IA’s Dire Oil Forecast: $34 Crude Due To Far More Resilient Production, Oversupply And Lower Demand
Instead, the pain is only just beginning, after the EIA revised its 2016 supply forecast higher as “production is more resilient to lower prices than previously expected” – why thank you desperate momentum chasing “investors” of other people’s money, who can’t wait for that secondary offering to repay JPMorgan’s credit facility.
The EIA also revised its forecast demand lower as a result of a decline in global economic growth.
Yes, someone finally admitted that demand is lower.
End result: a cut in forecast oil prices for 2016 and 2017 from $37 and $50 to just $34 and $40.
Here is the summary, with the troubling parts highlighted:
Global oil inventories are forecast to increase by an annual average of 1.6 million b/d in 2016 and by an additional 0.6 million b/d in 2017. These inventory builds are larger than previously expected, delaying the rebalancing of the oil market and contributing to lower forecast oil prices.
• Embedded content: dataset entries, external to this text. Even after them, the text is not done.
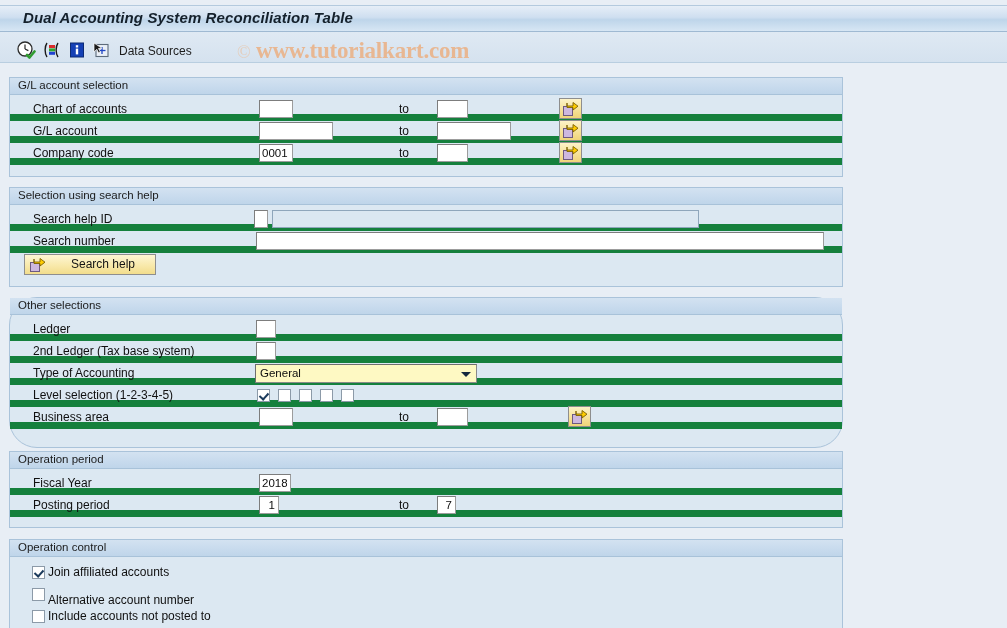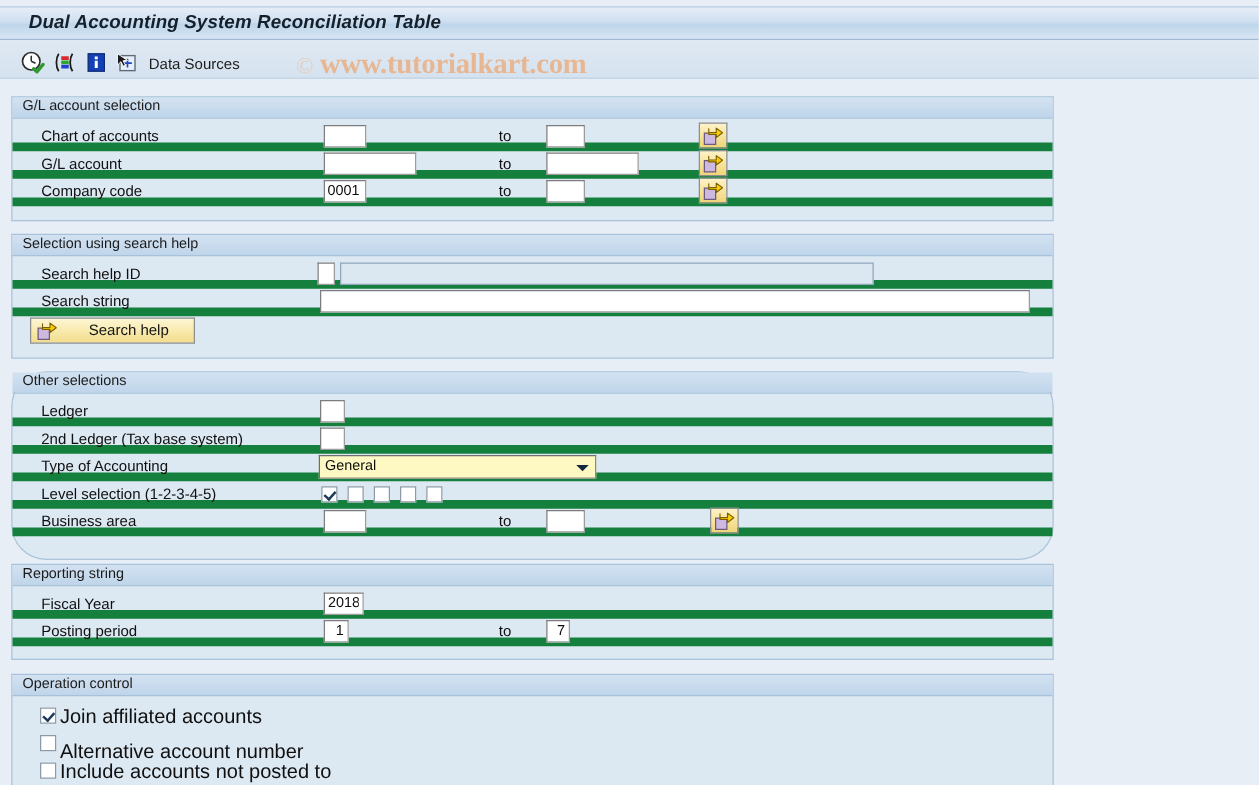--- a/index.html
+++ b/index.html
@@ -190,21 +190,21 @@
     content: "";
     position: absolute;
     left: 3px; top: 1px;
     width: 4px; height: 7px;
     border: solid #1b3a5c;
     border-width: 0 2px 2px 0;
     transform: rotate(42deg);
   }
   .cb-label {
     position: absolute;
-    font-size: 16px;
+    font-size: 12px;
     color: #101010;
     white-space: nowrap;
   }
 
   
   .sel {
     position: absolute;
     height: 19px;
     background: #fef9c3;
     border: 1px solid #8a8a8a;
@@ -337,21 +337,21 @@
     </div>
     <div class="panel-body">
 
       <div class="row" style="top:4px;">
         <div class="lbl" style="left:23px;">Search help ID</div>
         <input class="inp" style="left: 244px; width: 14px;" value="">
         <input class="inp ro" style="left: 262px; width: 427px;" readonly="" value="">
       </div>
 
       <div class="row" style="top:26px;">
-        <div class="lbl" style="left:23px;">Search string</div>
+        <div class="lbl" style="left:23px;">Search number</div>
         <input class="inp" style="left: 246px; width: 568px;" value="">
       </div>
     </div>
   </div>
 
   <button class="sh-btn">
     <span class="sh-ico">
       <svg width="17" height="16" viewBox="0 0 17 16">
         <rect x="1.5" y="5.5" width="9" height="9" fill="#cdb8df" stroke="#6d5a80" stroke-width="1"></rect>
         <path d="M5 2 L5 5 L11 5 L11 1.5 L16 5.2 L11 9 L11 6.5 L5 6.5 Z" fill="#ffcc00" stroke="#7a6100" stroke-width="0.9" stroke-linejoin="round"></path>
@@ -404,21 +404,21 @@
         <svg width="17" height="16" viewBox="0 0 17 16">
           <rect x="1.5" y="5.5" width="9" height="9" fill="#cdb8df" stroke="#6d5a80" stroke-width="1"></rect>
           <path d="M5 2 L5 5 L11 5 L11 1.5 L16 5.2 L11 9 L11 6.5 L5 6.5 Z" fill="#ffcc00" stroke="#7a6100" stroke-width="0.9" stroke-linejoin="round"></path>
         </svg>
       </button>
     </div>
   </div>
 
   <div class="panel" style="top:451px; height:77px;">
     <div class="panel-header">
-      <div class="ph-text">Reporting string</div>
+      <div class="ph-text">Operation period</div>
     </div>
     <div class="panel-body">
 
       <div class="row" style="top:4px;">
         <div class="lbl" style="left:23px;">Fiscal Year</div>
         <input class="inp num" style="left: 249px; width: 32px;" value="2018">
       </div>
 
       <div class="row" style="top:26px;">
         <div class="lbl" style="left:23px;">Posting period</div>

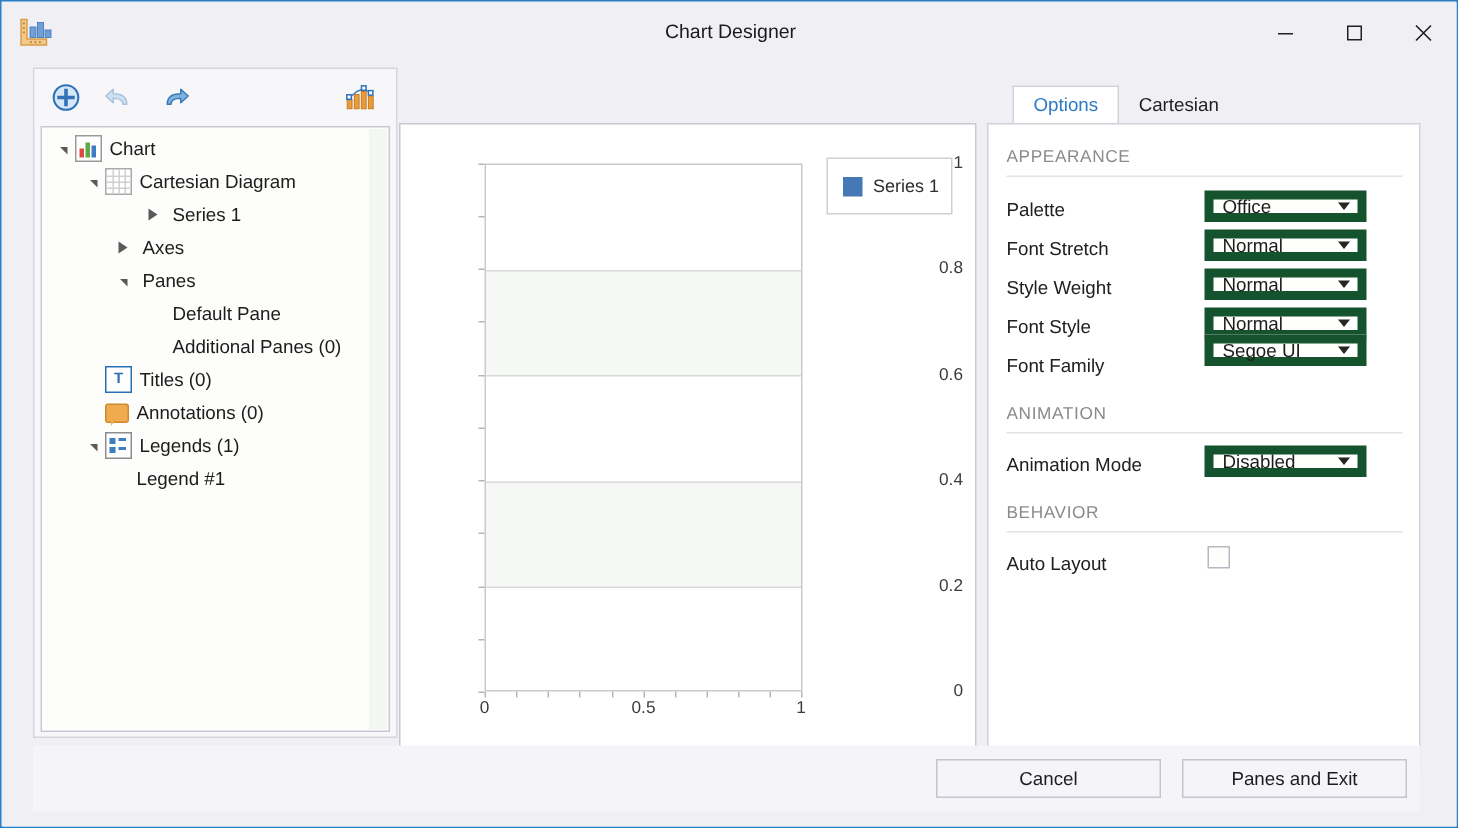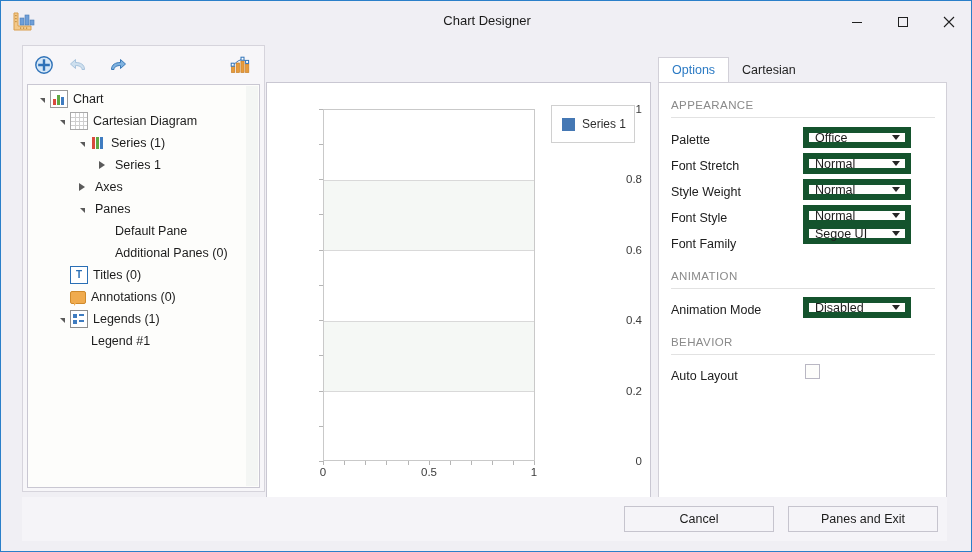--- a/index.html
+++ b/index.html
@@ -281,20 +281,21 @@
     align-items: center;
     box-sizing: border-box;
     color: #1f1f1f;
     background: transparent;
   }
   .tab.active {
     background: #ffffff;
     border: 1px solid #d2d0d8;
     border-bottom: 1px solid #ffffff;
     color: #2b7ac4;
+    margin-left: 17px;
   }
   .tab-content {
     position: absolute;
     left: 5px; top: 26px;
     width: 289px; height: 434px;
     background: #ffffff;
     border: 1px solid #d2d0d8;
     box-sizing: border-box;
   }
   .section-head {
@@ -483,32 +484,20 @@
 
           <div class="tree-row">
             <span style="width:26px"></span>
             <span class="tw">
                 <i class="tw-exp"></i>
               </span>
             <span class="ticon ic-grid"></span>
             <span class="tlabel">Cartesian Diagram</span>
           </div>
 
-          <div class="tree-row">
-            <span style="width:46px"></span>
-            <span class="tw">
-                <i class="tw-exp"></i>
-              </span>
-            <span class="ticon ic-series">
-              <i style="left:2px;background:#d94b3e"></i>
-              <i style="left:6px;background:#5fa843"></i>
-              <i style="left:10px;background:#3f7cc0"></i>
-            </span>
-            <span class="tlabel">Series (1)</span>
-          </div>
 
           <div class="tree-row">
             <span style="width:66px"></span>
             <span class="tw">
                 <i class="tw-col"></i>
               </span>
             <span style="width:5px"></span>
             <span class="tlabel">Series 1</span>
           </div>
 

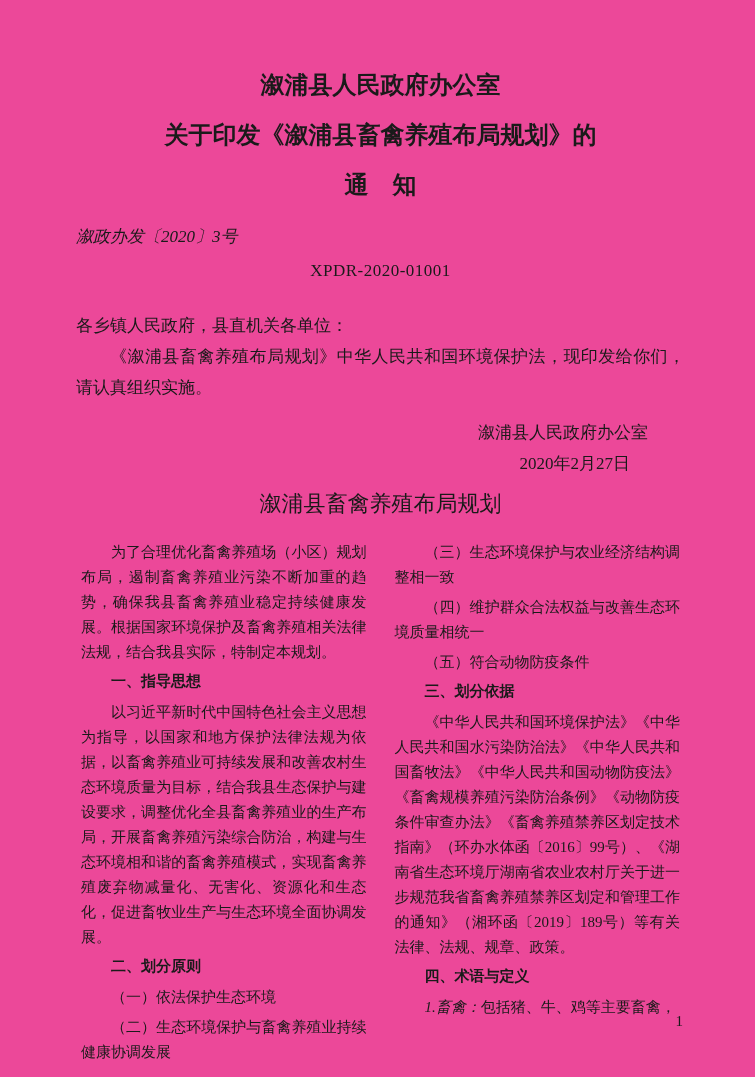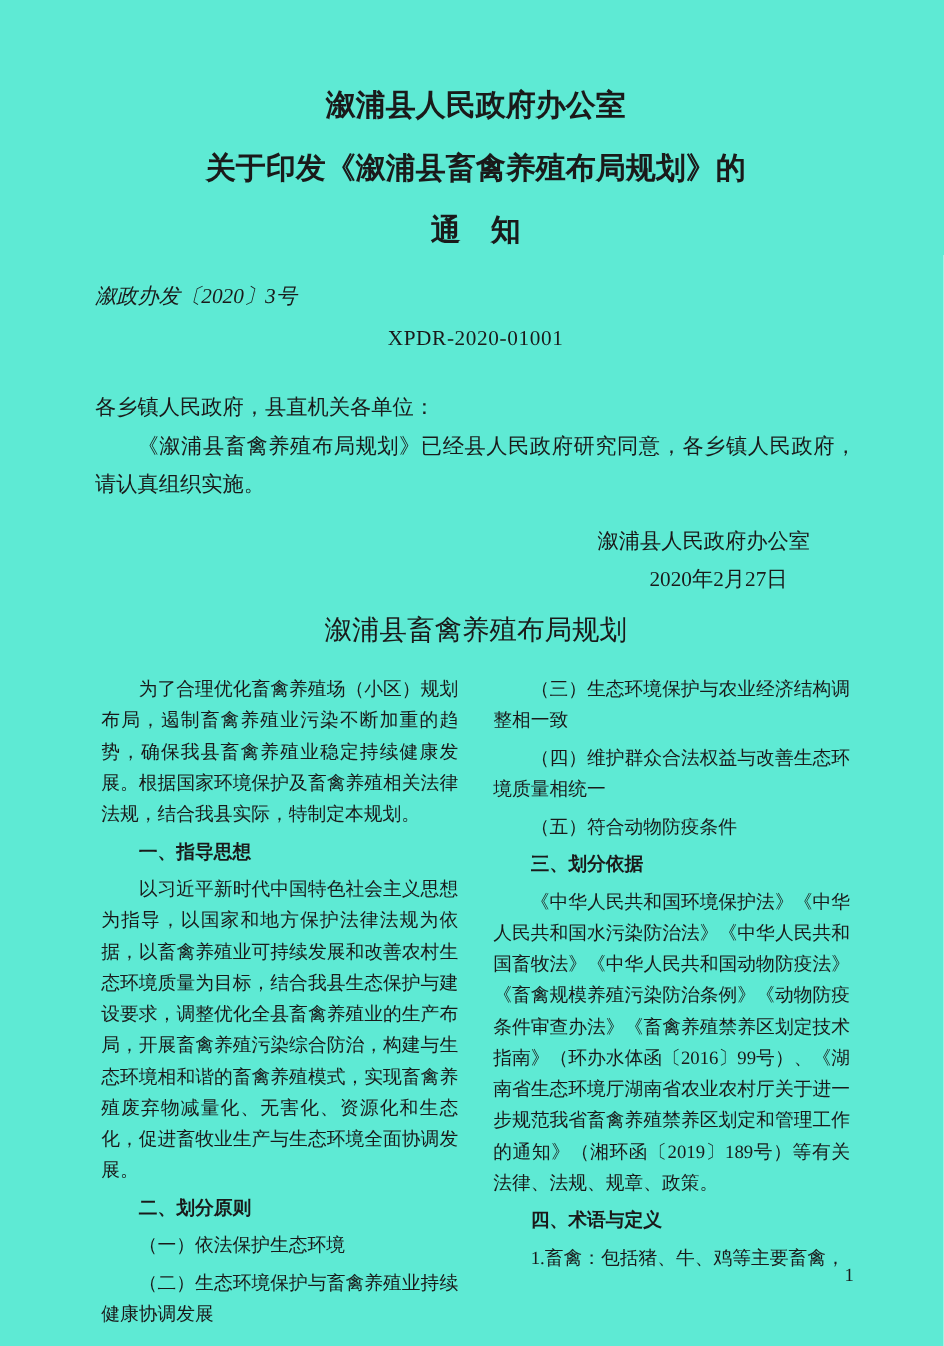--- a/index.html
+++ b/index.html
@@ -3,21 +3,21 @@
 <meta charset="utf-8">
 <style>
   html, body {
     margin: 0;
     padding: 0;
     background: #ffffff;
   }
   .page {
     width: 755px;
     height: 1077px;
-    background: #5eead4;
+    background: #ec4899;
     color: #1a1a1a;
     position: relative;
     box-sizing: border-box;
     padding: 60px 70px 0 76px;
     font-family: "Liberation Serif", "DejaVu Serif", serif;
     overflow: hidden;
   }
   
   .notice-title {
     margin: 0;
@@ -80,21 +80,21 @@
   }
   .col p {
     margin: 5px;
     text-indent: 2em;
     text-align: justify;
   }
   .col p.heading {
     font-family: Liberation Mono, monospace;
     font-weight: 700;
   }
-  .term { }
+  .term { font-style: italic; }
   
   .page-number {
     position: absolute;
     bottom: 47px;
     right: 72px;
     font-size: 15px;
     line-height: 18px;
   }
 </style>
 </head>
@@ -107,21 +107,21 @@
       <span class="title-line">溆浦县人民政府办公室</span>
       <span class="title-line">关于印发《溆浦县畜禽养殖布局规划》的</span>
       <span class="title-line">通　知</span>
     </h1>
     <div class="doc-number">溆政办发〔2020〕3号</div>
     <div class="doc-code">XPDR-2020-01001</div>
   </header>
 
   <section class="notice-body">
     <p class="salutation">各乡镇人民政府，县直机关各单位：</p>
-    <p class="notice-text">《溆浦县畜禽养殖布局规划》已经县人民政府研究同意，各乡镇人民政府，请认真组织实施。</p>
+    <p class="notice-text">《溆浦县畜禽养殖布局规划》中华人民共和国环境保护法，现印发给你们，请认真组织实施。</p>
     <div class="signature-block">
       <div class="signer">溆浦县人民政府办公室</div>
       <div class="sign-date">2020年2月27日</div>
     </div>
   </section>
 
   <section>
     <h2 class="plan-title">溆浦县畜禽养殖布局规划</h2>
     <div class="columns">
       <div class="col" id="left-col">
Compared with last month’s STEO, EIA has revised forecast supply growth higher for 2016 and revised forecast demand growth lower for both 2016 and 2017. Higher 2016 supply in this month’s STEO is based on indications that production is more resilient to lower prices than previously expected. Notably, revisions to historical Russian data, which raised the baseline for Russian production, carry through much of the forecast. Additionally, lower expectations for global economic growth contributed to a reduction in the oil demand forecast.